WRITTEN TASK →
A single number is wanted: how many lines of the data below include the string "improved"?

Source texts of formatted documents
════════

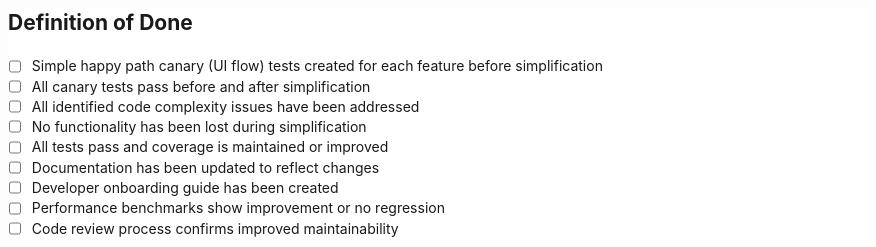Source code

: ## Definition of Done

- [ ] Simple happy path canary (UI flow) tests created for each feature before simplification
- [ ] All canary tests pass before and after simplification
- [ ] All identified code complexity issues have been addressed
- [ ] No functionality has been lost during simplification
- [ ] All tests pass and coverage is maintained or improved
- [ ] Documentation has been updated to reflect changes
- [ ] Developer onboarding guide has been created
- [ ] Performance benchmarks show improvement or no regression
- [ ] Code review process confirms improved maintainability
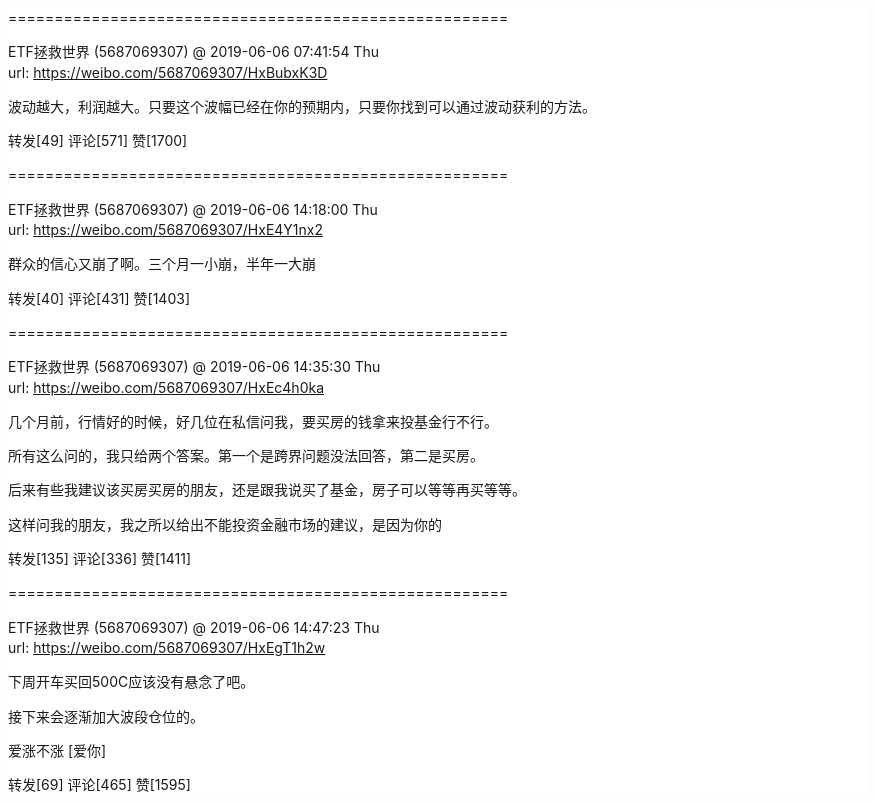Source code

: ======================================================






ETF拯救世界 (5687069307) @
2019-06-06 07:41:54 Thu  
url: https://weibo.com/5687069307/HxBubxK3D

波动越大，利润越大。只要这个波幅已经在你的预期内，只要你找到可以通过波动获利的方法。 ​​​

转发[49]  评论[571]  赞[1700] 

======================================================






ETF拯救世界 (5687069307) @
2019-06-06 14:18:00 Thu  
url: https://weibo.com/5687069307/HxE4Y1nx2

群众的信心又崩了啊。三个月一小崩，半年一大崩 ​​​

转发[40]  评论[431]  赞[1403] 

======================================================






ETF拯救世界 (5687069307) @
2019-06-06 14:35:30 Thu  
url: https://weibo.com/5687069307/HxEc4h0ka

几个月前，行情好的时候，好几位在私信问我，要买房的钱拿来投基金行不行。

所有这么问的，我只给两个答案。第一个是跨界问题没法回答，第二是买房。

后来有些我建议该买房买房的朋友，还是跟我说买了基金，房子可以等等再买等等。

这样问我的朋友，我之所以给出不能投资金融市场的建议，是因为你的 ​​​

转发[135]  评论[336]  赞[1411] 

======================================================






ETF拯救世界 (5687069307) @
2019-06-06 14:47:23 Thu  
url: https://weibo.com/5687069307/HxEgT1h2w

下周开车买回500C应该没有悬念了吧。

接下来会逐渐加大波段仓位的。

爱涨不涨 [爱你] ​​​

转发[69]  评论[465]  赞[1595]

════════

OUTPUT OF THE TASK →
2